Asteroids are rich in valuable minerals. An M-type asteroid, the third most common type, just one km diameter could contain more than two billion tons of iron ore and nickel. And, notes the company, they are not very far away.
“Actually, some near-Earth objects are the most accessible destinations in the Solar System. These are energetically closer to us then even the surface of the Moon and that’s because they have Earth-like orbits and they also have small gravity fields. So, we can reach them with very little propulsion,” said the company.
Getting the ore from asteroid to the earth’s surface is still a ways off, and the company is leveraging unnamed future technologies.
“The microgravity environment presents unique challenges for materials acquisition and processing that require a different way of thinking about the problem. Problems associated material transport and handling must be solved with a new set of tools.”
In February this year, the heads of the world’s five largest space agencies gathered in Canada to discuss interplanetary mining, particularly the viability of mining the Moon.
Several countries, including China, have already expressed an interest in mining the moon’s resources and a number of prototype machines already exist.
Google co-founders have been known to take on big, outside-of-the-norm projects.
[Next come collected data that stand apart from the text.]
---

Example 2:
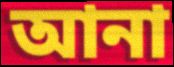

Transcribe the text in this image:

আনা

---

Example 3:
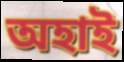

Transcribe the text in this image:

অহাই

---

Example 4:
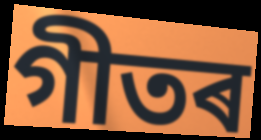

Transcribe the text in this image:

গীতৰ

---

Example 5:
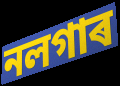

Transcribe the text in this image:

নলগাৰ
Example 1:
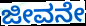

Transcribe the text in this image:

ಜೀವನೇ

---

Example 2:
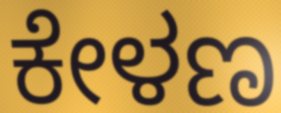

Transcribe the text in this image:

ಕೇಳಣ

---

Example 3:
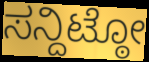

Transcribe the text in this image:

ಸನ್ದಿಟ್ಠೋ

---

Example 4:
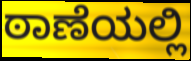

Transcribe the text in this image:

ಠಾಣೆಯಲ್ಲಿ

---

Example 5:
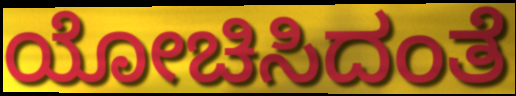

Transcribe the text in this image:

ಯೋಚಿಸಿದಂತೆ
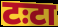
टःटा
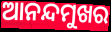
ଆନନ୍ଦମୁଖର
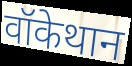
वॉकेथान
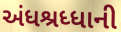
અંધશ્રધ્ધાની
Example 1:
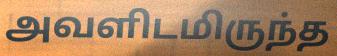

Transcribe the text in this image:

அவளிடமிருந்த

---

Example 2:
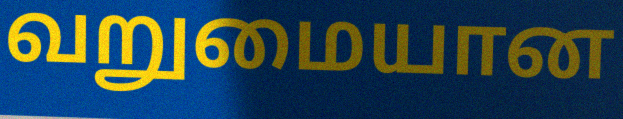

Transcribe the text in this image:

வறுமையான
The company is testing driverless cars. Google’s founders have also invested in space tourism projects and the company has been sponsoring a Moon-related prize, the Lunar X-prize. This $30 million competition aims to find privately funded teams to launch and operate a rover on the moon.
However, the question of who owns asteroids and other celestial bodies remains unanswered.
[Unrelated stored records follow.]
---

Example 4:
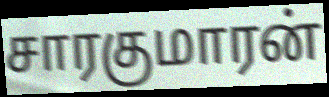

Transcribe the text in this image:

சாரகுமாரன்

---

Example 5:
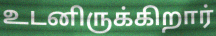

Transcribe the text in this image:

உடனிருக்கிறார்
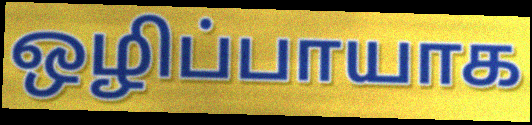
ஒழிப்பாயாக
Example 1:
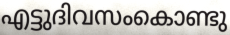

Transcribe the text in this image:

എട്ടുദിവസംകൊണ്ടു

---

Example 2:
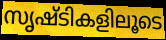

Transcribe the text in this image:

സൃഷ്ടികളിലൂടെ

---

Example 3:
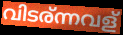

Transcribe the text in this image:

വിടര്ന്നവള്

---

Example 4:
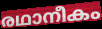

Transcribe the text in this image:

രഥാനീകം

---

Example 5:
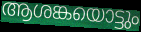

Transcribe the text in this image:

ആശങ്കയൊട്ടും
While the money, technology and entrepreneurial spirit is there, property and mineral rights issues, as well as other topics such as ownership and possession and international treaties, need to be addressed.
A Space Resources Roundtable held in June, in Colorado, tried addressing those issues without major results, reports Space.com:
“The form that space law will finally take will depend on who has the guts and funds to start the process, what case it’s started with, where it is adjudicated — be it the U.S., Australia, Europe or Asia, for example — and how the lawyers chose to argue their respective points during its course,” said Leslie Gertsch, deputy director of the Rock Mechanics & Explosives Research Center at the Missouri University of Science and Technology.
“In the coming years, it’s reasonable, normal and perfectly sound to make claims in space,” added Gregory Nemitz, chief executive officer of Orbital Development in Twin Falls, Idaho.
Planetary Resources was founded in 2009 by Eric Anderson and Peter H. Diamandis. Their vision is to establish a new paradigm for resource utilization that will bring the solar system within humanity’s economic sphere of influence.